John F. Yaninek, Esquire, represented O'Garro from the beginning of his criminal prosecution in 2006, all the way through to an appeal to the United States Supreme Court. (Tr. Hrg. Pet. for Relief 28 U.S.C. § 2255, May 18, 2010, at 30.) After the court denied the suppression motion, O'Garro brought the IAD to Mr. Yaninek's attention. Yaninek admitted this was the first time he had seen it as a potential issue, and decided to take some time to do research and understand the statute. (Id. at 31.) After researching it, Yaninek determined that it was certainly not clear that O'Garro would prevail on having his indictment dismissed with prejudice, but that it was definitely something that could be raised at sentencing. (Id.) Mr. Yaninek had numerous discussions with O'Garro about the probability of success of dismissal under an IAD motion. In addition, Mr. Yaninek sent O'Garro a letter stating that after extensive research on the issue, he did not believe that Third Circuit law was in O'Garro's favor. (Id. at 33-34.)
After all of the research and discussions, it was Mr. Yaninek's belief that he and O'Garro had agreed to pursue the IAD matter as a sentencing issue, rather than as an avenue for complete dismissal of the case. (Id. at 34.) It was agreed that Mr. O'Garro would plead guilty, and that certain pretrial issues would be waived - including complete dismissal of the case based on the IAD.*fn2 (Id.)
Mr. Yaninek continued to represent O'Garro after sentencing.
However, he did not pursue the IAD issue because he believed O'Garro had already been provided relief by this court when it issued a two-month credit, and because he believed there were more viable issues to pursue on appeal. (Id. at 39-40.)
As such, it does not appear that Mr. Yaninek's representation "fell below an objective standard of reasonableness." Strickland v. Washington, 466 U.S. 668, 688 (1984). When the IAD issue was presented to Mr. Yaninek, he thoroughly researched and discussed with O'Garro the likelihood of success on this claim. He read the cases on which the Third Circuit had addressed the issue and determined that, if viable it all, it would be at the sentencing stage of the proceedings and not as a means of dismissing the indictment in its entirety. Based on the information before the court, it cannot be held that Mr. Yaninek's performance as trial counsel fell below an objective standard of reasonableness.

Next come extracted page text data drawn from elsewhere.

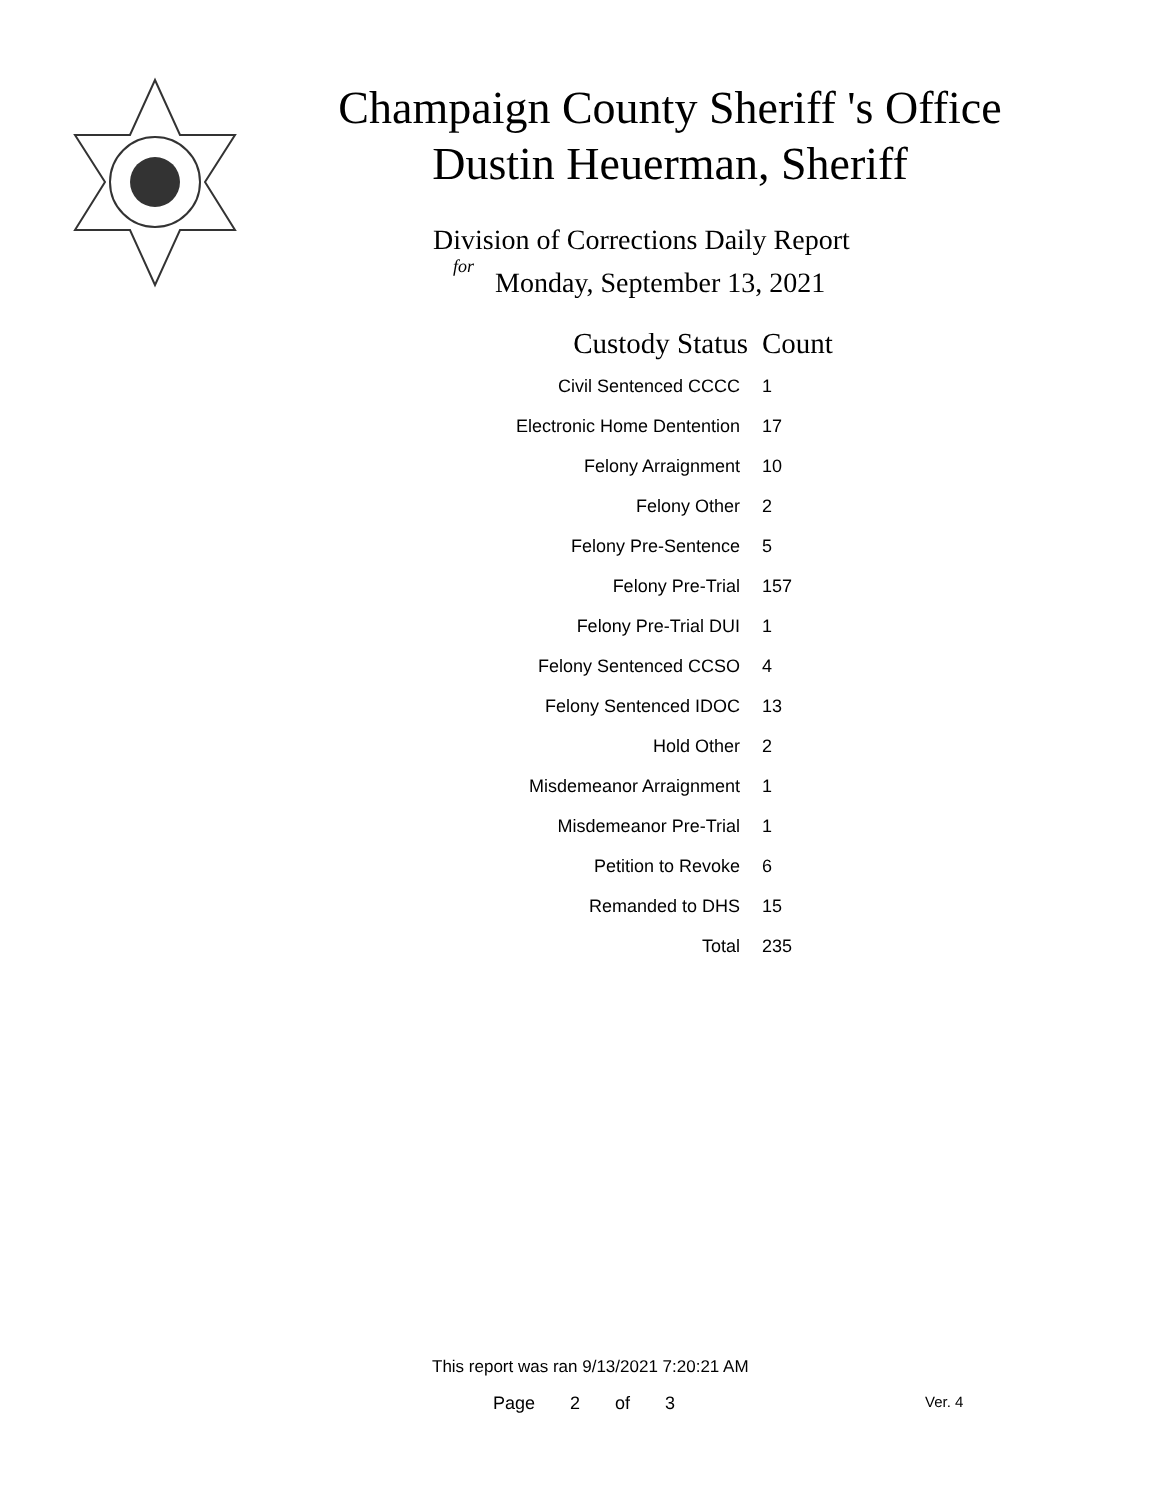Champaign County Sheriff 's Office
Dustin Heuerman, Sheriff
Division of Corrections Daily Report
for
Monday, September 13, 2021
| Custody Status | Count |
| --- | --- |
| Civil Sentenced CCCC | 1 |
| Electronic Home Dentention | 17 |
| Felony Arraignment | 10 |
| Felony Other | 2 |
| Felony Pre-Sentence | 5 |
| Felony Pre-Trial | 157 |
| Felony Pre-Trial DUI | 1 |
| Felony Sentenced CCSO | 4 |
| Felony Sentenced IDOC | 13 |
| Hold Other | 2 |
| Misdemeanor Arraignment | 1 |
| Misdemeanor Pre-Trial | 1 |
| Petition to Revoke | 6 |
| Remanded to DHS | 15 |
| Total | 235 |
This report was ran 9/13/2021 7:20:21 AM
Page 2 of 3 Ver. 4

For the reasons mentioned above, Petitioner has failed to establish he is entitled to habeas corpus relief under 28 U.S.C. § 2255 for ineffective assistance of counsel. Petitioner has failed to show he was prejudiced in any way, as petitioner is not entitled to dismissal of his indictment under the IAD. In addition, any delay between the time in which Petitioner sent his request to the U.S. Attorney, and the time the U.S. Attorney received the official request from Petitioner's place of detention has already been credited to Petitioner's sentence. Finally, nothing in the record indicates that the actions taken by Petitioner's trial counsel fell below an objective standard of reasonableness. As such, the petition will be denied. An appropriate order will issue.
Sylvia H. Rambo United States District Judge
For the reasons mentioned in the accompanying memorandum of law, IT IS HEREBY ORDERED THAT Petitioner's motion to vacate under 28 U.S.C. § 2255, (Doc. 120), is DENIED. This court declines to issue a certificate of appealability.